The premise of the question is that the politicians were not proposing rational solutions but rather, were speaking tactically, with ulterior motives, in other words being craven, pandering, demagoguing, etc. Indeed, the US deficit is one of those things where there are a few clear "right things" that the majority of rational informed people would agree with, and yet, wrong things keep happening over and over again. Much like the "design bugs" I like to occasionally rant about, these are political bugs. I don't mean the fundamentally difficult issues where reasonable people can sincerely disagree: a carbon tax, medicare for all, a flat-tax, consumption tax, etc. etc. Those aren't bugs, rather they are unsolved problems, or new "features" to be designed. But for this post, I'm only taking about no-brainers, the bugs.

So coming to the US budget deficit specifically, here was my list of bugs (originally written on July 1, 2011):
  1. Eliminate mortgage interest deductions. Why should renters subsidize owners? No good reason.
  2. Eliminate corporate healthcare deduction i.e. count employer provided benefits as income. Why should employees of larger companies that provide health benefits be subsidized by people who get their health insurance in other ways? Why would society want to encourage linking health insurance to employment, as opposed to say children's education? No good reason. 
  3. Abolish payroll taxes and shift that all into income tax. Payroll taxes ostensibly pay for social security and medicare but really are just a regressive extra income tax, why not roll it into the overall progressive income tax? 
  4. Reduce social security by making it means tested. Why should anyone above the median income get any additional income from the government? If the purpose of a social safety net is to have the fortunate help the less fortunate, what's the point of helping the rich? 

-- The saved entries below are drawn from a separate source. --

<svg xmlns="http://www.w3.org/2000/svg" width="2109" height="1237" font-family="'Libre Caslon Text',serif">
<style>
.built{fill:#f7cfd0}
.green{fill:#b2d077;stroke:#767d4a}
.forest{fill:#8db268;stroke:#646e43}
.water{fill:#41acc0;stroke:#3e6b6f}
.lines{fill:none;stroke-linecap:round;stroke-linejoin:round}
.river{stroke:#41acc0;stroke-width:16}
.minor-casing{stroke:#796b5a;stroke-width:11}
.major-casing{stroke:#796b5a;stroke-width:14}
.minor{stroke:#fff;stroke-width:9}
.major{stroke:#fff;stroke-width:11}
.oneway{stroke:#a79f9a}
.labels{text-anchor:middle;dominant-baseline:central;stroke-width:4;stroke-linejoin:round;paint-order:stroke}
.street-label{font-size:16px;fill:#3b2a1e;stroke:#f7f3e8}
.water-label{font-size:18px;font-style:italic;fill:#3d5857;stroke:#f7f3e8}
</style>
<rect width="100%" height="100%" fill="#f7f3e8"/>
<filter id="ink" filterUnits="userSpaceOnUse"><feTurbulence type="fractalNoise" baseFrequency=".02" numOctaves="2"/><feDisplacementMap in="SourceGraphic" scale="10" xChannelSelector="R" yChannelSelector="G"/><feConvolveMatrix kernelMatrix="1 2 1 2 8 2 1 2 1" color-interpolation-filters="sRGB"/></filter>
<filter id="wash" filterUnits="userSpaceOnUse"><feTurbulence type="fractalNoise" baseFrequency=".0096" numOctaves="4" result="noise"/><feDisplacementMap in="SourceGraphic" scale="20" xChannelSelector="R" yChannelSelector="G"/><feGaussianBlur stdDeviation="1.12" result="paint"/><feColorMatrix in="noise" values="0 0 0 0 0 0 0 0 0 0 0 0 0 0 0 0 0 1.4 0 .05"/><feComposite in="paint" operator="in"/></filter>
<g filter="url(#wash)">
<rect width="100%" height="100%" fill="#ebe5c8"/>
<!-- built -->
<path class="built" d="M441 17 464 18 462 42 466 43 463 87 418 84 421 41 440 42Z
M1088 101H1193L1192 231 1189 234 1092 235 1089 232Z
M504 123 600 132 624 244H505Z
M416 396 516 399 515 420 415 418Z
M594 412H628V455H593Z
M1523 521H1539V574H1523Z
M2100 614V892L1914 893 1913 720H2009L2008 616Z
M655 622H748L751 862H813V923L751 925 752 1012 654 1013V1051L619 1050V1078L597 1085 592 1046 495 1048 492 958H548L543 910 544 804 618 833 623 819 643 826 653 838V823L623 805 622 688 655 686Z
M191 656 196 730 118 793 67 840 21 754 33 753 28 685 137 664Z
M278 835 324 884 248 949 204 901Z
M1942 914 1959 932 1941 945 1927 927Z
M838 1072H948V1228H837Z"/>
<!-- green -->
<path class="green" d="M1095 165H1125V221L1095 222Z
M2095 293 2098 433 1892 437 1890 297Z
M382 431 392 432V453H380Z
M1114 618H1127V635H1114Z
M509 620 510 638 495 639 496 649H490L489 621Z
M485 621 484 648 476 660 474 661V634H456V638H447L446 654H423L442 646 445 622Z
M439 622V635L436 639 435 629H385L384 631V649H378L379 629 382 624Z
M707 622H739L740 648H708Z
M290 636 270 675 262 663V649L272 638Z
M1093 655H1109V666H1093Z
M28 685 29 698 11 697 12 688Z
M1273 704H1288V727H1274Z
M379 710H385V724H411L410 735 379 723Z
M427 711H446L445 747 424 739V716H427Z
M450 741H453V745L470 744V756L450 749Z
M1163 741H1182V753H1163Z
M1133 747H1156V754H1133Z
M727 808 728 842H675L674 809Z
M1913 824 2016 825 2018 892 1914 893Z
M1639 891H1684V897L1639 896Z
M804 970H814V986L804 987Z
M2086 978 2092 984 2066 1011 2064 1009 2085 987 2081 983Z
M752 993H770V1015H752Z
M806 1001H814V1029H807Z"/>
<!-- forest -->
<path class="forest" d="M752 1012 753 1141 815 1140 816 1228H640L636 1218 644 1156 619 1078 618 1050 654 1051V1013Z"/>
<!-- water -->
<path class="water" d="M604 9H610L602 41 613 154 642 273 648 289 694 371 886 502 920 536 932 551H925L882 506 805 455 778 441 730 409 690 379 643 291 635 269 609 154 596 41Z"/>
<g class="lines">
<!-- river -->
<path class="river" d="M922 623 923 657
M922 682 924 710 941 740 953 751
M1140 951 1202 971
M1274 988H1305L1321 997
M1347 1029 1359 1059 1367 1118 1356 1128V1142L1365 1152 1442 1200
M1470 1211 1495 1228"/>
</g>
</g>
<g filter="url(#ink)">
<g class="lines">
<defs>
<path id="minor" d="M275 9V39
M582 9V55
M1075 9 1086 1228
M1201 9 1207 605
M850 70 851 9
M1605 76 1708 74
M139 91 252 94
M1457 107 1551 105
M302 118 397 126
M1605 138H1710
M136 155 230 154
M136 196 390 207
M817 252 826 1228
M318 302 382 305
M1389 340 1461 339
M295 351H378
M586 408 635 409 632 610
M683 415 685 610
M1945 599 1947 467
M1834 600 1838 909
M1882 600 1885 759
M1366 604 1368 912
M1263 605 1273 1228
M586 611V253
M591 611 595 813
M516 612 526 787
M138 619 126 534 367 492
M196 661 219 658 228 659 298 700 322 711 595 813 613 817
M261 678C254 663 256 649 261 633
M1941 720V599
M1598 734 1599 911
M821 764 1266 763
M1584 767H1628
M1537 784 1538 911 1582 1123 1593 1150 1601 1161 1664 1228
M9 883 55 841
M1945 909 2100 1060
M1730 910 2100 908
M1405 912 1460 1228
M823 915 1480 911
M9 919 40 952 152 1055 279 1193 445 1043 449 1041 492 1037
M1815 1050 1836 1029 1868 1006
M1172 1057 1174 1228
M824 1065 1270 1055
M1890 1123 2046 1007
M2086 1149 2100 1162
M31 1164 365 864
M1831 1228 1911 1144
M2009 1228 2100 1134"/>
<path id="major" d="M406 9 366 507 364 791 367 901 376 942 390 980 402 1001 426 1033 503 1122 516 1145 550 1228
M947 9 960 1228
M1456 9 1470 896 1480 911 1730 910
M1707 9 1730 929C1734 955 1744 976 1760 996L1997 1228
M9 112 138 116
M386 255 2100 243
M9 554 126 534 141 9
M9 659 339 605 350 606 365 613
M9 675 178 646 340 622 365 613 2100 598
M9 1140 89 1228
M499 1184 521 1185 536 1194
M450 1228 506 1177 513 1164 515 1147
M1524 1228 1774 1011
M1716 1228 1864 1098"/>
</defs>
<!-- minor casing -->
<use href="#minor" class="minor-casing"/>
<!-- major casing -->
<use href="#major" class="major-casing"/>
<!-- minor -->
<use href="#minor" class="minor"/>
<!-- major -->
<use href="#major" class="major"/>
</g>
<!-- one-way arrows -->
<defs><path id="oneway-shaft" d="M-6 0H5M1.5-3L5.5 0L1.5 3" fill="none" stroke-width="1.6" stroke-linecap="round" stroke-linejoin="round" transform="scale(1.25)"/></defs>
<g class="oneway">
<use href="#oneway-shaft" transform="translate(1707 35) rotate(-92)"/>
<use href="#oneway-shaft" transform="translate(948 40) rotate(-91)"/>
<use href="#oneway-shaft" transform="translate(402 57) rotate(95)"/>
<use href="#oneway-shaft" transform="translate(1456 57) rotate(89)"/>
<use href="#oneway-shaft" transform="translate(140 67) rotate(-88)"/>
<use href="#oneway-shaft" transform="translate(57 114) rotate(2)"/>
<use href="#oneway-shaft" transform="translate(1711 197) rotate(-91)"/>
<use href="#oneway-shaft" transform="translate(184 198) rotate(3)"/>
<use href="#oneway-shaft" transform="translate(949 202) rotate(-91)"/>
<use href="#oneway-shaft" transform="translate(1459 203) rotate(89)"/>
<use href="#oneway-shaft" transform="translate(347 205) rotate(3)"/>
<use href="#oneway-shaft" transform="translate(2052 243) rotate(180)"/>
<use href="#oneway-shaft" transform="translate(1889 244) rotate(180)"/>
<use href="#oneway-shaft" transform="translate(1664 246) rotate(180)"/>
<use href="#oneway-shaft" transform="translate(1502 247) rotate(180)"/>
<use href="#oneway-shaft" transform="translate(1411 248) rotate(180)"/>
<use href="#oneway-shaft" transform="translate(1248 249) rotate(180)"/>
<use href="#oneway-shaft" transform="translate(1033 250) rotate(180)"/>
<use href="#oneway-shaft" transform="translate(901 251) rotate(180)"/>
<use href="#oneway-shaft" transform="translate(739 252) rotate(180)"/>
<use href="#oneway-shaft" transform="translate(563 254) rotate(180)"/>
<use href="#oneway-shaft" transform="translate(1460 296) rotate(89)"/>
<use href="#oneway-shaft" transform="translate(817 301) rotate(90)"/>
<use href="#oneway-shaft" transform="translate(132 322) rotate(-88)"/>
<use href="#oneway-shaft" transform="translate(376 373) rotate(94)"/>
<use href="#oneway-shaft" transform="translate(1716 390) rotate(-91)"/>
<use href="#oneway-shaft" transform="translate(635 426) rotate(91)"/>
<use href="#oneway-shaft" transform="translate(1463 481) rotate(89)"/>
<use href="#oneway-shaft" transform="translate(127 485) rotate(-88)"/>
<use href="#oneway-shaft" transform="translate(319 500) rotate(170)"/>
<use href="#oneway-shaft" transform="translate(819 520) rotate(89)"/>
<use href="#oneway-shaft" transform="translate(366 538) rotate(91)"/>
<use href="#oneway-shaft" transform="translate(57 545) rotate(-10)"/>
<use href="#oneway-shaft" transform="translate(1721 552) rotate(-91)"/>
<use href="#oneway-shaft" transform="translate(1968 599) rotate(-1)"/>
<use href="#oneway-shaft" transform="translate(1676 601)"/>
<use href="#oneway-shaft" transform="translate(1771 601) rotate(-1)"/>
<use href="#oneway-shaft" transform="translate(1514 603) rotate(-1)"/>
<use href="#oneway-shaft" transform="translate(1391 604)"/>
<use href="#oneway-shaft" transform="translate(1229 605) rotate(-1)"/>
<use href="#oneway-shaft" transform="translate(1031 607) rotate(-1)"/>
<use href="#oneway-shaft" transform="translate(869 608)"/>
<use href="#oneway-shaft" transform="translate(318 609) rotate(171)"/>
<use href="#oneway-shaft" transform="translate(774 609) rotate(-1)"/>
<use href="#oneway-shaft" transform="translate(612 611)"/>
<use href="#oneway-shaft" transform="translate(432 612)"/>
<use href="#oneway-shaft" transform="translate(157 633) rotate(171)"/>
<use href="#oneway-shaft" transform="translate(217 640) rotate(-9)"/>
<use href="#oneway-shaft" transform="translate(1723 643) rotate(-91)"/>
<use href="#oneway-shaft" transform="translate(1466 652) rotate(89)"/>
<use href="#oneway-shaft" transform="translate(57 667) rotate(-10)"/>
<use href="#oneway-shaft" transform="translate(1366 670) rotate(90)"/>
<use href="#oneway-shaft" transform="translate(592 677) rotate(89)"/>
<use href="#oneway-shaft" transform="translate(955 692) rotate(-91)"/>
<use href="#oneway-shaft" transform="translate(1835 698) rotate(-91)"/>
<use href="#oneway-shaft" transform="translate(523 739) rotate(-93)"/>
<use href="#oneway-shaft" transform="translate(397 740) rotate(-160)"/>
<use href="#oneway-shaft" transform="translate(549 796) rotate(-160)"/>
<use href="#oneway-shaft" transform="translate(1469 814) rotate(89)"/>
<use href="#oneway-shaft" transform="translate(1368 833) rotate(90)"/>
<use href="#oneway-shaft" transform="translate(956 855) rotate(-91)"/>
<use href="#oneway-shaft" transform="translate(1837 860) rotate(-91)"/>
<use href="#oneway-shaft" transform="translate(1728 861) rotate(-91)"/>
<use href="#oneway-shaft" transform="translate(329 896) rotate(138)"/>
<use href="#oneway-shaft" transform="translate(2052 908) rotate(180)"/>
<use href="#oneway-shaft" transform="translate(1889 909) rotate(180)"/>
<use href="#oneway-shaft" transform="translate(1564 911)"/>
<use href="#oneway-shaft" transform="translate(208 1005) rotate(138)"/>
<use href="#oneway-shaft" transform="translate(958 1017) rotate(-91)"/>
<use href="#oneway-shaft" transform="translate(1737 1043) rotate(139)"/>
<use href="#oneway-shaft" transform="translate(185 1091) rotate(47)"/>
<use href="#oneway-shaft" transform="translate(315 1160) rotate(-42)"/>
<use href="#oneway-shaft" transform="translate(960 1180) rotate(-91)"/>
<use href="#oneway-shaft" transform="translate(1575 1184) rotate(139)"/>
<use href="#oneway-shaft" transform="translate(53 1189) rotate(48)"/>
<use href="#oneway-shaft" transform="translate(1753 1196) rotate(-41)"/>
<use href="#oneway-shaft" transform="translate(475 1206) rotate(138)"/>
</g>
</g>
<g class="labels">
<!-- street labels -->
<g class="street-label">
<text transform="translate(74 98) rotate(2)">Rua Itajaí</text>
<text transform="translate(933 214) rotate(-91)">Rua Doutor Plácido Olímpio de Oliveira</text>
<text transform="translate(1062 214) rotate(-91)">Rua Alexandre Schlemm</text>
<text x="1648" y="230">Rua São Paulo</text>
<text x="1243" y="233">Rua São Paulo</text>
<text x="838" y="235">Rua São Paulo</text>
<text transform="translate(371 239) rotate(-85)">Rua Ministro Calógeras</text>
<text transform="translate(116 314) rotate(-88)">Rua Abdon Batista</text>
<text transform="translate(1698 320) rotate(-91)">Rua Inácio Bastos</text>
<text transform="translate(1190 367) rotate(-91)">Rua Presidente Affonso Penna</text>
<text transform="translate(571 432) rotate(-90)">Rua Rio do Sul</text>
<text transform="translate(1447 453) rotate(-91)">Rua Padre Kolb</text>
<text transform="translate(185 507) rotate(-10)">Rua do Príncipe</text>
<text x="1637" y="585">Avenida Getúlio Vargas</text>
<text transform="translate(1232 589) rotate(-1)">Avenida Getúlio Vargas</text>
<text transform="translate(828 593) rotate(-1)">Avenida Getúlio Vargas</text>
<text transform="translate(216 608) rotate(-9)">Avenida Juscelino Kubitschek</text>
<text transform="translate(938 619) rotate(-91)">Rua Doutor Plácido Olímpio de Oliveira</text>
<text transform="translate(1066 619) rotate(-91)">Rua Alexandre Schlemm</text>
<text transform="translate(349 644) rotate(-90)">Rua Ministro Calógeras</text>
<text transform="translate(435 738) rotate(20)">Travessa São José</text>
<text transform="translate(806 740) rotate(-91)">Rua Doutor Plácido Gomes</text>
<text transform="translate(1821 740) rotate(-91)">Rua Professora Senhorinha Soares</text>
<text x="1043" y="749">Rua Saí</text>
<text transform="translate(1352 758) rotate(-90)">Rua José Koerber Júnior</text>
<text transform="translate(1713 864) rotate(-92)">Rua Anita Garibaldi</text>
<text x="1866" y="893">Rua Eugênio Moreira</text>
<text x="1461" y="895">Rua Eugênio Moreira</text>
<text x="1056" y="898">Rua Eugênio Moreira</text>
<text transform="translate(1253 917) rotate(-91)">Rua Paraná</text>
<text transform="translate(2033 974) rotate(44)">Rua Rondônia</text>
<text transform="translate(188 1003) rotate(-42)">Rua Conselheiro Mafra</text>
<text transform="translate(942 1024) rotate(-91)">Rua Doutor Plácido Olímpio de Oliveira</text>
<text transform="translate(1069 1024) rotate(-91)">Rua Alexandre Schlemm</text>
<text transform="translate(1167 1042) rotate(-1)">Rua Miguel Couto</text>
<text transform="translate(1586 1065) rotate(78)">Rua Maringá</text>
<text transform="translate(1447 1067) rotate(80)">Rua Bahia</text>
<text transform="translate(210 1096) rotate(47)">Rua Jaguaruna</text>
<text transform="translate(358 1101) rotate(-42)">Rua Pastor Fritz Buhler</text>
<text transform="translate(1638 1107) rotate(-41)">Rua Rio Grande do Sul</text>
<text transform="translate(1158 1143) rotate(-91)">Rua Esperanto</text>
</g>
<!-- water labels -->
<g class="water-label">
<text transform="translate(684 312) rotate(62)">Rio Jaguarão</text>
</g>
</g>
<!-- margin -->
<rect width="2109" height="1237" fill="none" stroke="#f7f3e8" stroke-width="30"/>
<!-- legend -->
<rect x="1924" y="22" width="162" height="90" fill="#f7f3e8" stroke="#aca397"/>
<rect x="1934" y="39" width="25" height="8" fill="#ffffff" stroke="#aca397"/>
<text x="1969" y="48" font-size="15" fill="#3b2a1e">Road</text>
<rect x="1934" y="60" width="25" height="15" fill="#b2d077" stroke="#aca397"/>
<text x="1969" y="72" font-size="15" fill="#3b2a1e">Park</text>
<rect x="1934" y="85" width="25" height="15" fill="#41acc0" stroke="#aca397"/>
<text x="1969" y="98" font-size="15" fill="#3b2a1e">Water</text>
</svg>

  5. Reduce social security by raising the threshold age. The retirement ages were set a long time ago, when people aged earlier. Sixty five years old in 1930 was like being 75 or 80 today. If the population distribution shifts older, retirement age should rise. The ratio of retired people to working people has to be kept more or less constant otherwise a) it obviously won't work, and b) it will be clearly unfair. 
  6. Reduce military spending to a level where it can be called a "defense budget" as opposed to an "offense budget": 50% would still leave it twice as big as the next biggest military budget, and still greater than the next 5 countries combined
The combination of the above would easily eliminate the structural deficit. Not only that, none of these points fundamentally challenging any principles or stated societal goals, nor are they suggesting qualitative change These are straight quantitative adjustments that, in principle, libertarians, leftists, fiscal conservatives, and most mainstream economists would probably agree with. They should be no-brainers.

And yet, they can't happen. The reality is that regulatory capture makes these things almost impossible. So the debate goes on and on about tiny meaningless slices of spending that are easy to demonize, but have no impact on the real problem. Maybe something will bump the political economic system out of this miserable Pareto optimum. Unfortunately it looks like for now, the main lesson of the last three years of economic crises remains that the first casualty is causality.